“I caught this morning morning’s minion, kingdom
of daylight’s dauphin, dapple-dawn-drawn Falcon, in
of the rolling level underneath him steady air”.
It’s hard to post only a snippet of this celebratory poem by Gerard Manley Hopkins. It’s like trying to stop music in mid-flow. Hopkins’ affinity with the shape and sound of words is apparent in every line that rings with internal rhythm. (The rest of the poem may be read here).
The poem also perfectly encapsulates the feeling of watching a bird hovering and diving. It's an almost vicarious pleasure – as though by observing the darts of movement we may glean a sense of what it means to fly. It’s a dizzying prospect.
I've noticed that there often seems to be a favourable connection between birds and fashion. Bird prints grace fabrics, and (sustainably sourced/ vintage) feathers prove a fine trim or texture for all manner of garments. The image of Ginger Rogers swirling across the set clad in ostrich feathers in ‘Top Hat’ demonstrates just how seductive a material they are. The bird is also an appropriate metaphor for the process of dressing – especially when concentrating on colourful and exuberant wardrobes. Many of us are creatures who, myself included, enjoy choosing and showing off our plumage. Tassels, trims, sequins, buttons and ribbons are all forms of adornment. Aside from the practicality of dressing for warmth, the human body presents a myriad of ways to be clothed and decorated. Unlike birds, we change these feathers on a day-to-day basis – transitioning from sparrows to parakeets according to mood or whim.
Whenever I use the words ‘birds’ and ‘fashion’ in the same sentence, my head immediately flutters to Alexander McQueen’s SS01 show (although birds were a repeated motif throughout his career).
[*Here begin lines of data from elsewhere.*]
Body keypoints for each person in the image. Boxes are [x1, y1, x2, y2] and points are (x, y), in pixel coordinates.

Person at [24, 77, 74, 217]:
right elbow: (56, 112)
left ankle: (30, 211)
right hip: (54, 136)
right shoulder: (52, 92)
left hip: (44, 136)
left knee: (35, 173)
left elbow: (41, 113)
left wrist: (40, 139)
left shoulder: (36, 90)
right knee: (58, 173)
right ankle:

The images of a model, head bandaged, stuffed birds attached to her shoulders, are striking. Her attackers are suspended mid-action – a stunning taxidermy nightmare. Their talons are bound by teal fabric; the skirt suggesting movement in a heavy lightness of layers. Like many of McQueen’s best pieces, it evokes a very sinister beauty. Birds are both a source of fascination, and, occasionally of fear (one needs only to think of Hitchcock’s ‘The Birds’).
McQueen once stated that: “Birds in flight fascinate me… I try and transpose the beauty of a bird to women”. He understood the importance of plumage – or perhaps even of dressage. He also recognized the capacity clothes hold to both inspire and disturb. There is a sense behind every crafted corset, behind every padded hip, behind every bead and stitch of embroidery, that there was an intelligent, highly imaginative thought process. McQueen’s collections were not merely a grouping of dresses, but a narrative. His designs told stories. They weren't always pleasant or pretty ones, but the depth and unpredictability was what distinguished him from many of his peers. Tales can be gruesome or scary, but it's the manner of telling that distinguishes the good from the memorably great. McQueen ‘told’ his collections with such talent and craft – a master tailor and storyteller.
This scarf similarly tells a narrative. The print even has a name - it’s ‘Meet in the Park at Night’ (although I must say that, due to my location, I thought it more evocative of nocturnal flights through woods). It is part of the ‘Front Row Society’ initiative – a website dedicated to “fashion democracy” that encourages designers to showcase their prints, with the public voting on which patterns are then produced as either handbags or scarfs. It aims to be 100% sustainable in the near future, and a small proportion of each purchase is currently donated to the Ethical Fashion Forum. My scarf was designed by Jennifer Dayrit. It arrived along with a small card detailing both the stimulus behind the birds' motif, and a short description of Jennifer, who trained in fine art before specializing in accessories. These personal touches make it an enticing package, at the other end of the wingspan from the plastic bags and mass marketing of the high street. Many thanks to the PR Jenna for sending it to me, and for alerting me to the website. I wanted to style it in a variety of different ways, and so the rest of the outfit was very simple. The black velvet shorts were cut down and customised from trousers, the top is from a charity shop and the towering wedges (so precarious that every other shot was of me staggering around and falling over) are from eBay.
It’s apt that the scarf design takes birds as an inspiration – as they are, of course, part of the natural world, and thus lend themselves to ethical endeavors. Maybe it’s a case of great minds thinking alike, but Olwen Bourke’s latest collection – entitled ‘Paradise Lost’ – also takes birds as one of its recurring themes. Each hand-made item uses re-claimed fabrics in part of the design. The use of a birdcage in the video is interesting. Birds are the ultimate symbol of freedom, but become poignant metaphors when in captivity - one of the messages also found in Alexander McQueen's SS01 collection. Some concepts are never old.